Copy Code code as follows:
$a = Array (1, 2);
$b = Array (11, 12);
foreach ($a as & $r) {
}
foreach ($b as $r) {
}
echo $a [1]; Output 12
The two cycle is meant to be: the first loop needs to modify the contents of the element in the loop, so use the reference; But the second loop just treats $r as a temporary variable.
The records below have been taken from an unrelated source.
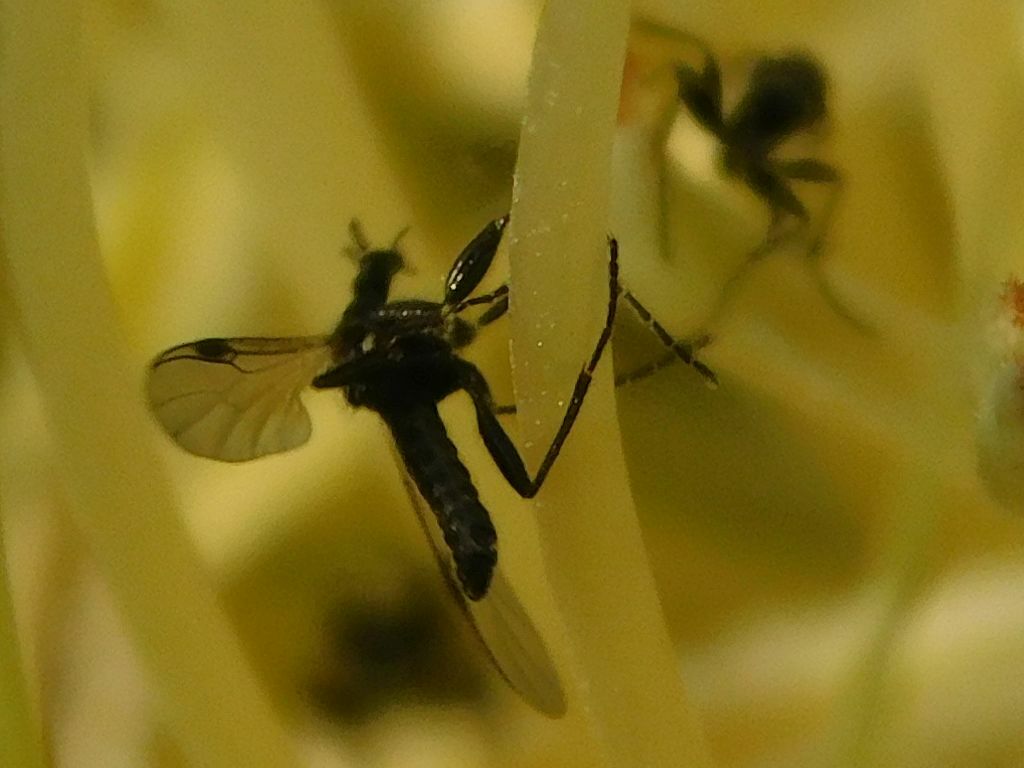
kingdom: Plantae
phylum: Tracheophyta
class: Magnoliopsida
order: Proteales
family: Proteaceae
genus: Protea
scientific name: Protea nitida
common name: Tree protea
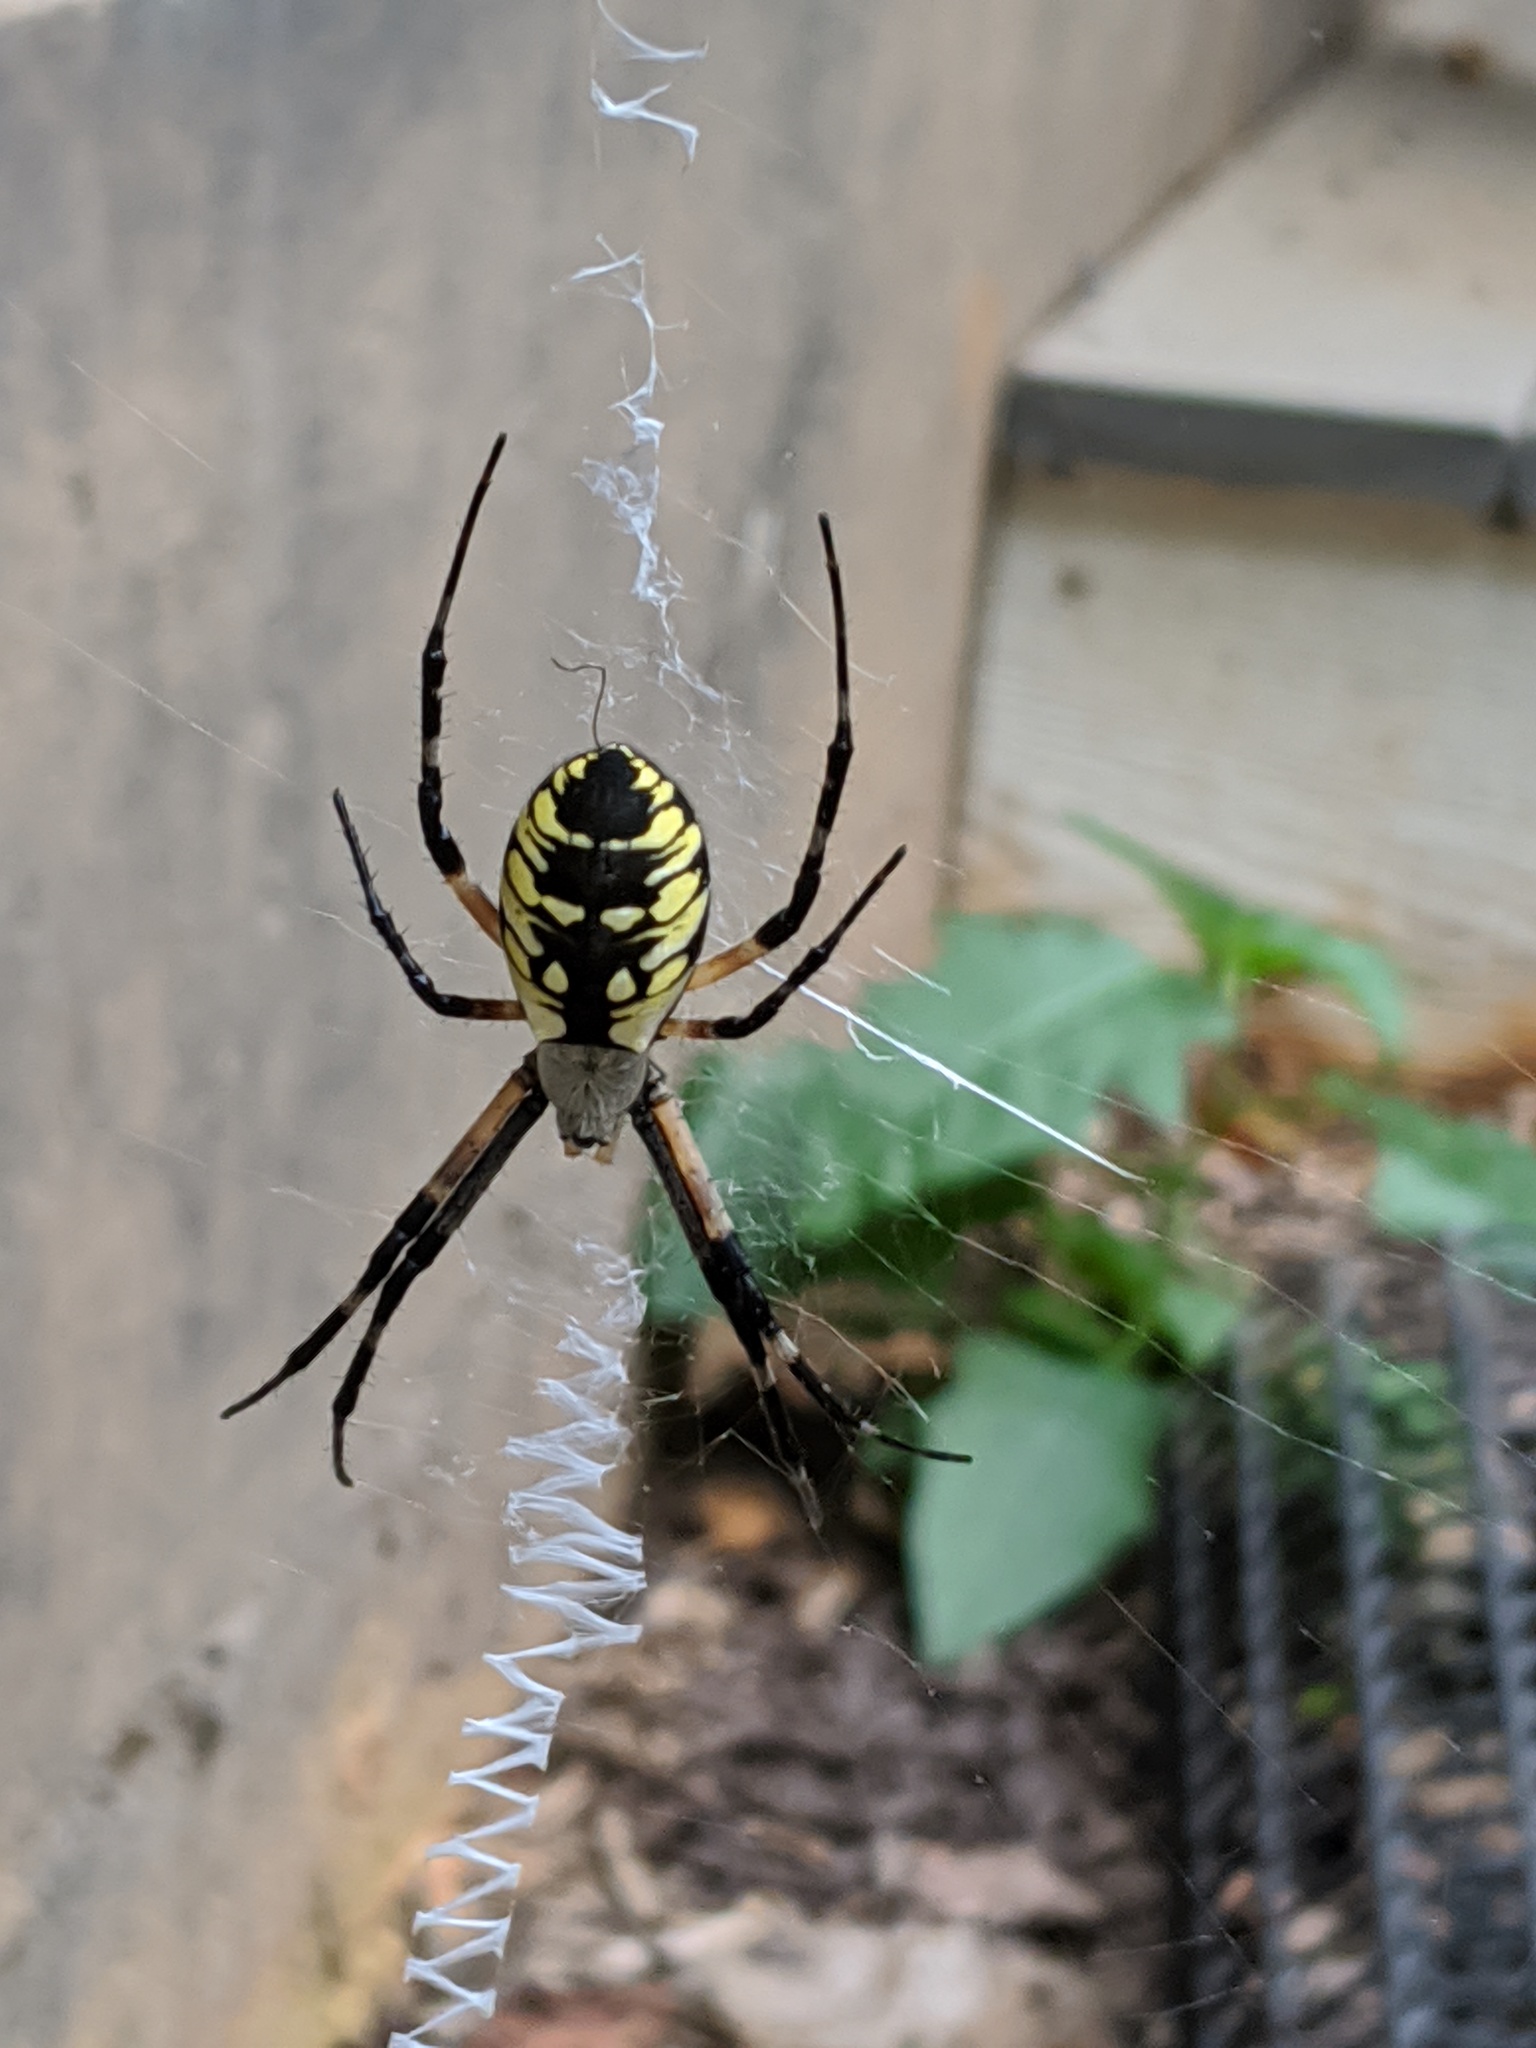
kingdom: Animalia
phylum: Arthropoda
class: Arachnida
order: Araneae
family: Araneidae
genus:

But why has the value of the $a [1] changed?
When the $a iteration is complete, the $r is a reference to the $a [1], changing the value of the $r to change the $a [1]. At this point, you can be surprised that the code did not modify the $r, and did not modify the $a [1] ah?
In fact, foreach is manipulating the copy of an array, so the latter iteration is equivalent to:
Copy Code code as follows:
for ($i =0; $i <count ($b); $i + +) {
$r = $b [$i]; Modified the $r! equivalent to $a [1] = $b [$i];
}
To avoid this, after the first iteration, you should execute the
Copy Code code as follows:
Deletes $r this variable (reference variable) from the current environment.
Even if it is not the previous example, after the first iteration, it is still quite possible to execute a similar statement:
Copy Code code as follows:
A loop variable is generally a temporary variable, and the same variable name represents something different in the code, but the scope of the variable is outside the loop. This is the disadvantage of this scoping rule, plus the bad of "variable is not declared to be used", plus the variable has no type of disadvantage.
Therefore, the use of reference variables in PHP, should be used after the reference should be unset (). All variables should be unset () before they are used.